Recent advances in multi-agent reinforcement learning (MARL) have achieved
super-human performance in games like Quake 3 and Dota 2. Unfortunately, these
techniques require orders-of-magnitude more training rounds than humans and
don't generalize to new agent configurations even on the same game. In this
work, we propose Collaborative Q-learning (CollaQ) that achieves
state-of-the-art performance in the StarCraft multi-agent challenge and
supports ad hoc team play. We first formulate multi-agent collaboration as a
joint optimization on reward assignment and show that each agent has an
approximately optimal policy that decomposes into two parts: one part that only
relies on the agent's own state, and the other part that is related to states
of nearby agents. Following this novel finding, CollaQ decomposes the
Q-function of each agent into a self term and an interactive term, with a
Multi-Agent Reward Attribution (MARA) loss that regularizes the training.

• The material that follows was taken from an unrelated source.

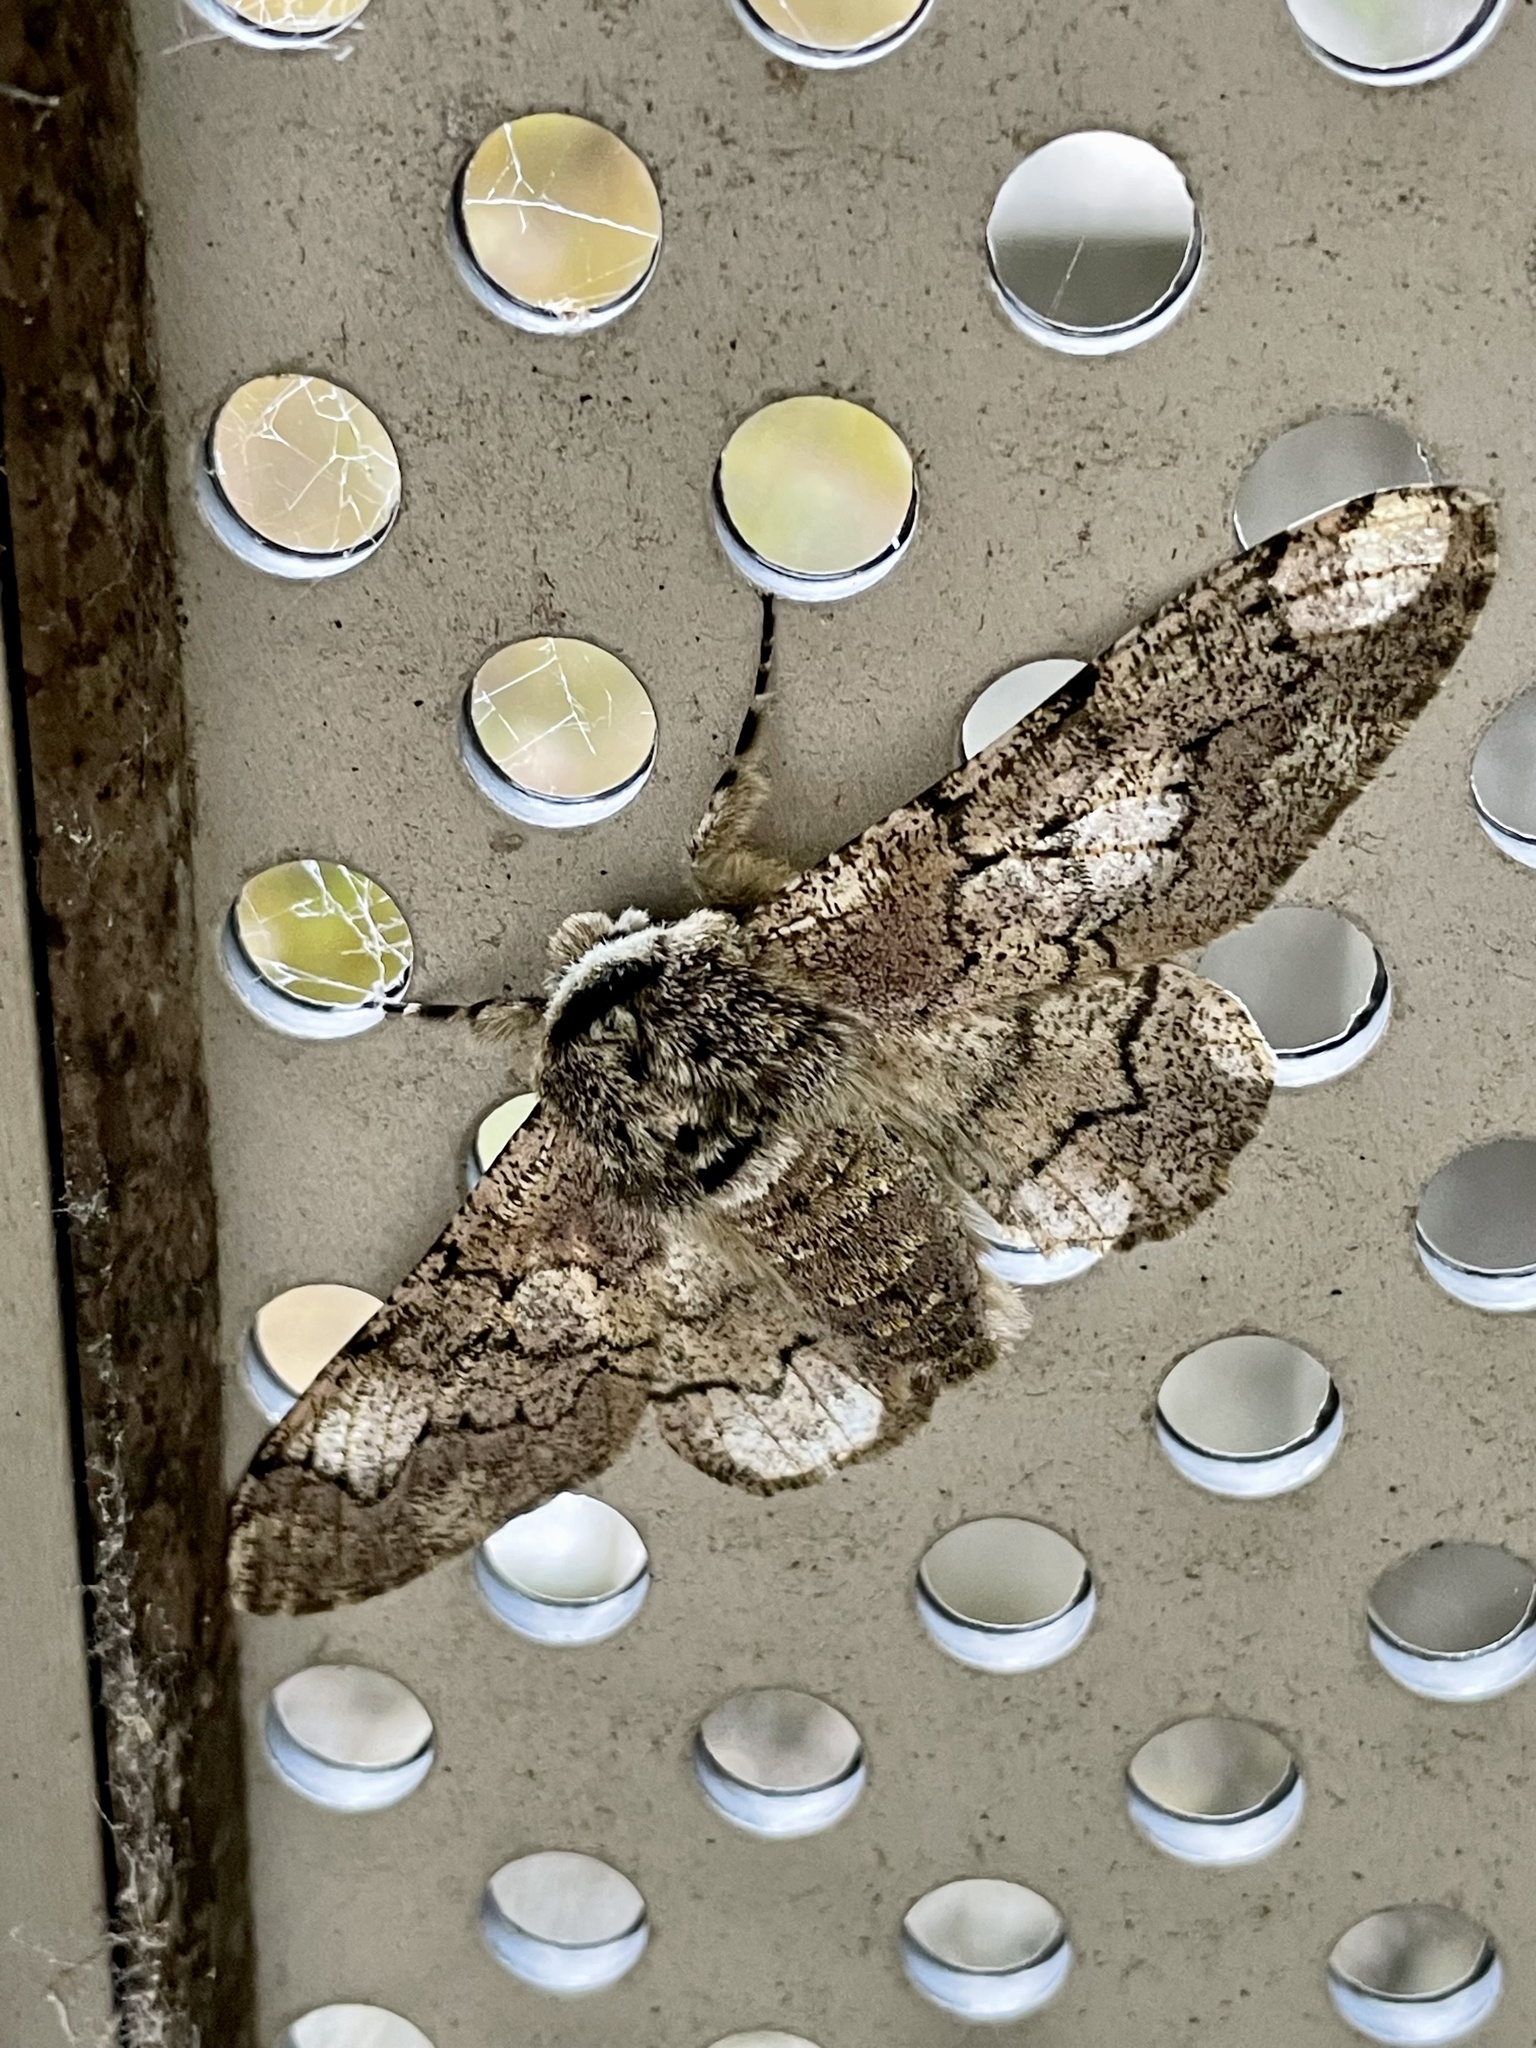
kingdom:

CollaQ is evaluated on various StarCraft maps and shows that it outperforms
existing state-of-the-art techniques (i.e., QMIX, QTRAN, and VDN) by improving
the win rate by 40% with the same number of samples. In the more challenging ad
hoc team play setting (i.e., reweight/add/remove units without re-training or
finetuning), CollaQ outperforms previous SoTA by over 30%.

本文提出了一种名为 Collaborative Q-learning (CollaQ) 的多智能体协作强化学习算法，它利用 Multi-Agent Reward Attribution (MARA) loss 进行训练并在 StarCraft 多智能体挑战中表现出色，尤其支持 ad hoc 团队玩法。该算法能将每个智能体的 Q 函数分解为自表达项和交互项，并在无需重新训练 / 微调的情况下，显著提高 SoTA 超过 30%。